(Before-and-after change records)
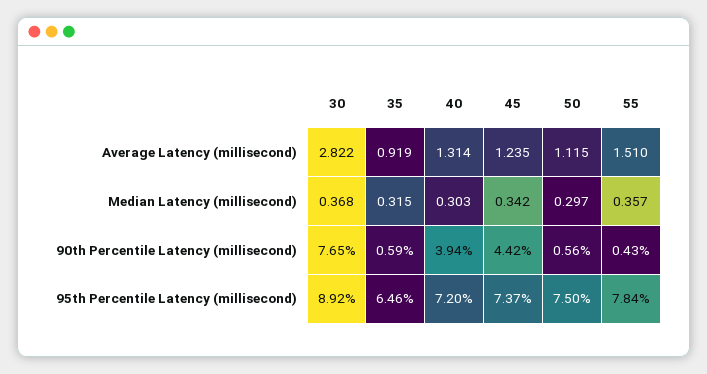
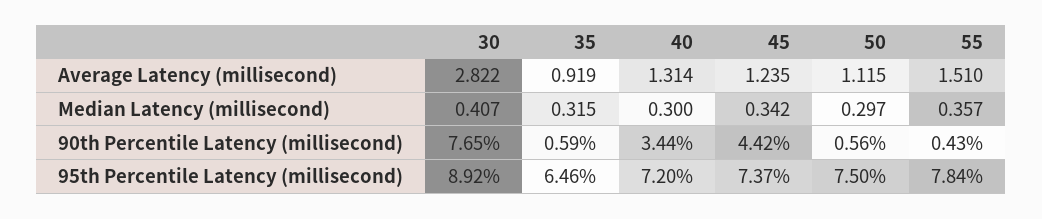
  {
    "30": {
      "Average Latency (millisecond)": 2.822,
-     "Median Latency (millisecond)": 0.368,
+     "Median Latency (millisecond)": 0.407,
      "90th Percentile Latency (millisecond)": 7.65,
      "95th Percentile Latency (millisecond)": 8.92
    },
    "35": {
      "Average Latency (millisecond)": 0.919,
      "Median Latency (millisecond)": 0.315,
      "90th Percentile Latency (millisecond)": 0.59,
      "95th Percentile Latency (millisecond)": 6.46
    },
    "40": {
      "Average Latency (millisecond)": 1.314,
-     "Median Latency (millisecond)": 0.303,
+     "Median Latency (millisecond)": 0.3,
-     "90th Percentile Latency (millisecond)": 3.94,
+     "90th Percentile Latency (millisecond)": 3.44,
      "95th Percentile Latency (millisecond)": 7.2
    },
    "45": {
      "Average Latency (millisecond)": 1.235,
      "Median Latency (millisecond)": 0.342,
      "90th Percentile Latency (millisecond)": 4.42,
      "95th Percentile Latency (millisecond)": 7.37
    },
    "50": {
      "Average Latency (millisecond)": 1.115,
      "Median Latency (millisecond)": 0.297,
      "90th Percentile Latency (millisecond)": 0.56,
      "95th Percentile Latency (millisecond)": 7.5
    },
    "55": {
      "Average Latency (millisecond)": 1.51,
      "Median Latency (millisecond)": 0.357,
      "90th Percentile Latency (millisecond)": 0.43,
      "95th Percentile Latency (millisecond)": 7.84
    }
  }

...

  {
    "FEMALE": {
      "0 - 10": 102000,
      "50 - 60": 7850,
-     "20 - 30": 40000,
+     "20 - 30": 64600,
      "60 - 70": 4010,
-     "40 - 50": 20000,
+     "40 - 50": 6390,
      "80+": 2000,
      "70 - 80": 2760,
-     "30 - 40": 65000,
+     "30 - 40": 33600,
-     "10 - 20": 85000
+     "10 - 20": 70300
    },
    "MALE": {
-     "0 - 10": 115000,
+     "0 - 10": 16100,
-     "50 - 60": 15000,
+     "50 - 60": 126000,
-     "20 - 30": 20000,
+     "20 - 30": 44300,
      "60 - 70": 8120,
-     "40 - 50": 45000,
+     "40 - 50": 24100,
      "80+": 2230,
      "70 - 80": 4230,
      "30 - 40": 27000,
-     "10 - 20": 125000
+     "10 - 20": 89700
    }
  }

# What to do:
State the number of lines above that include "Median", and nothing further.

# Reply:
8